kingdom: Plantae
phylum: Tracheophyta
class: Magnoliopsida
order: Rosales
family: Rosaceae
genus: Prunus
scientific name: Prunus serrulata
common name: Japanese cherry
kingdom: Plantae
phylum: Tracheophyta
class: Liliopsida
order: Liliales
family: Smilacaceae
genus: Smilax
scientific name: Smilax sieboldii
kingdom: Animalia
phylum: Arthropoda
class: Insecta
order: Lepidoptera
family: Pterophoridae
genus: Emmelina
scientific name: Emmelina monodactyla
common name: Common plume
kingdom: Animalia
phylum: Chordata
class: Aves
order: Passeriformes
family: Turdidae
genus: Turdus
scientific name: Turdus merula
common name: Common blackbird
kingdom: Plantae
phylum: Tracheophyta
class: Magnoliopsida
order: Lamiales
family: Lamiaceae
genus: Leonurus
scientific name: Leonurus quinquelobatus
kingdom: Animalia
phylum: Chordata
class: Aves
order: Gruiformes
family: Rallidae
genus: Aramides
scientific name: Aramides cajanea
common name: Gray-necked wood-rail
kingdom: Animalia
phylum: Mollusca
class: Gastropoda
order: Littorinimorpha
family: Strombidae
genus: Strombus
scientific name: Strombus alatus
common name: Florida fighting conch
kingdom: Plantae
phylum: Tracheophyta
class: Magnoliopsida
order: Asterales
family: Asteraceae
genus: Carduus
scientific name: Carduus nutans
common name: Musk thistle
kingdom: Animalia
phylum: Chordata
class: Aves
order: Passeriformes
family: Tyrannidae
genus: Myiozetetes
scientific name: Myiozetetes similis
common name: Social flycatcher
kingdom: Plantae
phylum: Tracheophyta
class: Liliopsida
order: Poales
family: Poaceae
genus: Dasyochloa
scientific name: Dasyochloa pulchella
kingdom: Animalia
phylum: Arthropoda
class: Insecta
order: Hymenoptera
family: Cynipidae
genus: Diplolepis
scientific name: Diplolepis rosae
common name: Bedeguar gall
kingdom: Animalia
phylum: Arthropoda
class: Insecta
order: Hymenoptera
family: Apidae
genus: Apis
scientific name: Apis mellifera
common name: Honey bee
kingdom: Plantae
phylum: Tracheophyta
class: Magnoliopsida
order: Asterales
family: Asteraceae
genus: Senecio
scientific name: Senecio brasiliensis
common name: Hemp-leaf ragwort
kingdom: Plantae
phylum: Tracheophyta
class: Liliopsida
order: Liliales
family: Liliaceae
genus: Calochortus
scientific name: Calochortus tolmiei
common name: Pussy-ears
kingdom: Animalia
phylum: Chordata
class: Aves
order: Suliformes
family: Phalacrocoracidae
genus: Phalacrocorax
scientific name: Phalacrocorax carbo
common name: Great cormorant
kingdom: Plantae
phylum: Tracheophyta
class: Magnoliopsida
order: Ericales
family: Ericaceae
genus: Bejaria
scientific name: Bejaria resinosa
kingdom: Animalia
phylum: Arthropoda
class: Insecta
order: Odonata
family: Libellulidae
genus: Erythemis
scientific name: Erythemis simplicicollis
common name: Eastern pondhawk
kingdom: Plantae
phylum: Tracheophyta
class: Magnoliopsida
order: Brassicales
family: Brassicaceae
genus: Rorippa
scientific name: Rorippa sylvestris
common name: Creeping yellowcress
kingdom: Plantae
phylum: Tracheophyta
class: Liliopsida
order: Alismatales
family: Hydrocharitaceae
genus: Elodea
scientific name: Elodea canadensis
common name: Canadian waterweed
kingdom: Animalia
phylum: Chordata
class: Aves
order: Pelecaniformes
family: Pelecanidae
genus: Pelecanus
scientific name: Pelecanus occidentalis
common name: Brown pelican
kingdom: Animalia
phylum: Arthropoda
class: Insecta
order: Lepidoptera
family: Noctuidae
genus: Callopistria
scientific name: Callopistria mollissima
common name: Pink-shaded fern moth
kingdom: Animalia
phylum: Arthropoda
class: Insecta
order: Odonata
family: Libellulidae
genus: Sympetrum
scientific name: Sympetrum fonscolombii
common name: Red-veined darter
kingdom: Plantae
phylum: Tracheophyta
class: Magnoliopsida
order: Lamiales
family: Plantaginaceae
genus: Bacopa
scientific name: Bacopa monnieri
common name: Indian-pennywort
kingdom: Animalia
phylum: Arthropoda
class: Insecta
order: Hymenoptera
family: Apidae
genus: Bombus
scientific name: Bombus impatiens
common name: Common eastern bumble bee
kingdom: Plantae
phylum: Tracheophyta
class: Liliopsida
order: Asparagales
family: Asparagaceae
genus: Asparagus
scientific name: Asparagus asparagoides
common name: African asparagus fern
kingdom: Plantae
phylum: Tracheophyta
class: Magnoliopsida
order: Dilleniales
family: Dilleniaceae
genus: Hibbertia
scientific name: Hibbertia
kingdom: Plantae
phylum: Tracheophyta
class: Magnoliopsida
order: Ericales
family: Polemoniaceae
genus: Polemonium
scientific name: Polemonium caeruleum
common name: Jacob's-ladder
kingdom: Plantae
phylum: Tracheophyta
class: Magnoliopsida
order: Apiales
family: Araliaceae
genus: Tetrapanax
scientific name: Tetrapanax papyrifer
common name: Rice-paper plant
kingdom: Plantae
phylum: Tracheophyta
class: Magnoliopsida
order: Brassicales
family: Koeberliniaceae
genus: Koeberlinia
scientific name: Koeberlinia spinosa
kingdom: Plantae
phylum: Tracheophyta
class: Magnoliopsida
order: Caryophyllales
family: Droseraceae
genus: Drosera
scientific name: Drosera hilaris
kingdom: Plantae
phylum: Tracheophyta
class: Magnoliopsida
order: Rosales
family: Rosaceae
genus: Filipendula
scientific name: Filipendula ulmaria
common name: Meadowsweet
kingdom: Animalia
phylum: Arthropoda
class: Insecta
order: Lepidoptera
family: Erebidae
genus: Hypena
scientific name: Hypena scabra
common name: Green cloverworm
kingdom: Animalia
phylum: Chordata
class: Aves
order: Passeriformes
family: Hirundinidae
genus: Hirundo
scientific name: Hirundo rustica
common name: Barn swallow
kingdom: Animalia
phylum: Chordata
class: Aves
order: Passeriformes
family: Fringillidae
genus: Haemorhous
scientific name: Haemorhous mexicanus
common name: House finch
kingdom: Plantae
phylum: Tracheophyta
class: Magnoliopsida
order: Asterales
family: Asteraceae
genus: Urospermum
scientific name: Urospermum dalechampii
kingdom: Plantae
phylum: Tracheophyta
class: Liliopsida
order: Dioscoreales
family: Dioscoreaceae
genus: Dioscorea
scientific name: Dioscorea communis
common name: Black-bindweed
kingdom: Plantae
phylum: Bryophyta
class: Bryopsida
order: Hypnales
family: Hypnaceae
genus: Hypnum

■ **TASK OBJECTIVE**
Rewrite all of the lines above, putting "binomial name" wherever "scientific name" appears and leaving everything else unchanged.

■ **THE RESULT**
kingdom: Plantae
phylum: Tracheophyta
class: Magnoliopsida
order: Rosales
family: Rosaceae
genus: Prunus
binomial name: Prunus serrulata
common name: Japanese cherry
kingdom: Plantae
phylum: Tracheophyta
class: Liliopsida
order: Liliales
family: Smilacaceae
genus: Smilax
binomial name: Smilax sieboldii
kingdom: Animalia
phylum: Arthropoda
class: Insecta
order: Lepidoptera
family: Pterophoridae
genus: Emmelina
binomial name: Emmelina monodactyla
common name: Common plume
kingdom: Animalia
phylum: Chordata
class: Aves
order: Passeriformes
family: Turdidae
genus: Turdus
binomial name: Turdus merula
common name: Common blackbird
kingdom: Plantae
phylum: Tracheophyta
class: Magnoliopsida
order: Lamiales
family: Lamiaceae
genus: Leonurus
binomial name: Leonurus quinquelobatus
kingdom: Animalia
phylum: Chordata
class: Aves
order: Gruiformes
family: Rallidae
genus: Aramides
binomial name: Aramides cajanea
common name: Gray-necked wood-rail
kingdom: Animalia
phylum: Mollusca
class: Gastropoda
order: Littorinimorpha
family: Strombidae
genus: Strombus
binomial name: Strombus alatus
common name: Florida fighting conch
kingdom: Plantae
phylum: Tracheophyta
class: Magnoliopsida
order: Asterales
family: Asteraceae
genus: Carduus
binomial name: Carduus nutans
common name: Musk thistle
kingdom: Animalia
phylum: Chordata
class: Aves
order: Passeriformes
family: Tyrannidae
genus: Myiozetetes
binomial name: Myiozetetes similis
common name: Social flycatcher
kingdom: Plantae
phylum: Tracheophyta
class: Liliopsida
order: Poales
family: Poaceae
genus: Dasyochloa
binomial name: Dasyochloa pulchella
kingdom: Animalia
phylum: Arthropoda
class: Insecta
order: Hymenoptera
family: Cynipidae
genus: Diplolepis
binomial name: Diplolepis rosae
common name: Bedeguar gall
kingdom: Animalia
phylum: Arthropoda
class: Insecta
order: Hymenoptera
family: Apidae
genus: Apis
binomial name: Apis mellifera
common name: Honey bee
kingdom: Plantae
phylum: Tracheophyta
class: Magnoliopsida
order: Asterales
family: Asteraceae
genus: Senecio
binomial name: Senecio brasiliensis
common name: Hemp-leaf ragwort
kingdom: Plantae
phylum: Tracheophyta
class: Liliopsida
order: Liliales
family: Liliaceae
genus: Calochortus
binomial name: Calochortus tolmiei
common name: Pussy-ears
kingdom: Animalia
phylum: Chordata
class: Aves
order: Suliformes
family: Phalacrocoracidae
genus: Phalacrocorax
binomial name: Phalacrocorax carbo
common name: Great cormorant
kingdom: Plantae
phylum: Tracheophyta
class: Magnoliopsida
order: Ericales
family: Ericaceae
genus: Bejaria
binomial name: Bejaria resinosa
kingdom: Animalia
phylum: Arthropoda
class: Insecta
order: Odonata
family: Libellulidae
genus: Erythemis
binomial name: Erythemis simplicicollis
common name: Eastern pondhawk
kingdom: Plantae
phylum: Tracheophyta
class: Magnoliopsida
order: Brassicales
family: Brassicaceae
genus: Rorippa
binomial name: Rorippa sylvestris
common name: Creeping yellowcress
kingdom: Plantae
phylum: Tracheophyta
class: Liliopsida
order: Alismatales
family: Hydrocharitaceae
genus: Elodea
binomial name: Elodea canadensis
common name: Canadian waterweed
kingdom: Animalia
phylum: Chordata
class: Aves
order: Pelecaniformes
family: Pelecanidae
genus: Pelecanus
binomial name: Pelecanus occidentalis
common name: Brown pelican
kingdom: Animalia
phylum: Arthropoda
class: Insecta
order: Lepidoptera
family: Noctuidae
genus: Callopistria
binomial name: Callopistria mollissima
common name: Pink-shaded fern moth
kingdom: Animalia
phylum: Arthropoda
class: Insecta
order: Odonata
family: Libellulidae
genus: Sympetrum
binomial name: Sympetrum fonscolombii
common name: Red-veined darter
kingdom: Plantae
phylum: Tracheophyta
class: Magnoliopsida
order: Lamiales
family: Plantaginaceae
genus: Bacopa
binomial name: Bacopa monnieri
common name: Indian-pennywort
kingdom: Animalia
phylum: Arthropoda
class: Insecta
order: Hymenoptera
family: Apidae
genus: Bombus
binomial name: Bombus impatiens
common name: Common eastern bumble bee
kingdom: Plantae
phylum: Tracheophyta
class: Liliopsida
order: Asparagales
family: Asparagaceae
genus: Asparagus
binomial name: Asparagus asparagoides
common name: African asparagus fern
kingdom: Plantae
phylum: Tracheophyta
class: Magnoliopsida
order: Dilleniales
family: Dilleniaceae
genus: Hibbertia
binomial name: Hibbertia
kingdom: Plantae
phylum: Tracheophyta
class: Magnoliopsida
order: Ericales
family: Polemoniaceae
genus: Polemonium
binomial name: Polemonium caeruleum
common name: Jacob's-ladder
kingdom: Plantae
phylum: Tracheophyta
class: Magnoliopsida
order: Apiales
family: Araliaceae
genus: Tetrapanax
binomial name: Tetrapanax papyrifer
common name: Rice-paper plant
kingdom: Plantae
phylum: Tracheophyta
class: Magnoliopsida
order: Brassicales
family: Koeberliniaceae
genus: Koeberlinia
binomial name: Koeberlinia spinosa
kingdom: Plantae
phylum: Tracheophyta
class: Magnoliopsida
order: Caryophyllales
family: Droseraceae
genus: Drosera
binomial name: Drosera hilaris
kingdom: Plantae
phylum: Tracheophyta
class: Magnoliopsida
order: Rosales
family: Rosaceae
genus: Filipendula
binomial name: Filipendula ulmaria
common name: Meadowsweet
kingdom: Animalia
phylum: Arthropoda
class: Insecta
order: Lepidoptera
family: Erebidae
genus: Hypena
binomial name: Hypena scabra
common name: Green cloverworm
kingdom: Animalia
phylum: Chordata
class: Aves
order: Passeriformes
family: Hirundinidae
genus: Hirundo
binomial name: Hirundo rustica
common name: Barn swallow
kingdom: Animalia
phylum: Chordata
class: Aves
order: Passeriformes
family: Fringillidae
genus: Haemorhous
binomial name: Haemorhous mexicanus
common name: House finch
kingdom: Plantae
phylum: Tracheophyta
class: Magnoliopsida
order: Asterales
family: Asteraceae
genus: Urospermum
binomial name: Urospermum dalechampii
kingdom: Plantae
phylum: Tracheophyta
class: Liliopsida
order: Dioscoreales
family: Dioscoreaceae
genus: Dioscorea
binomial name: Dioscorea communis
common name: Black-bindweed
kingdom: Plantae
phylum: Bryophyta
class: Bryopsida
order: Hypnales
family: Hypnaceae
genus: Hypnum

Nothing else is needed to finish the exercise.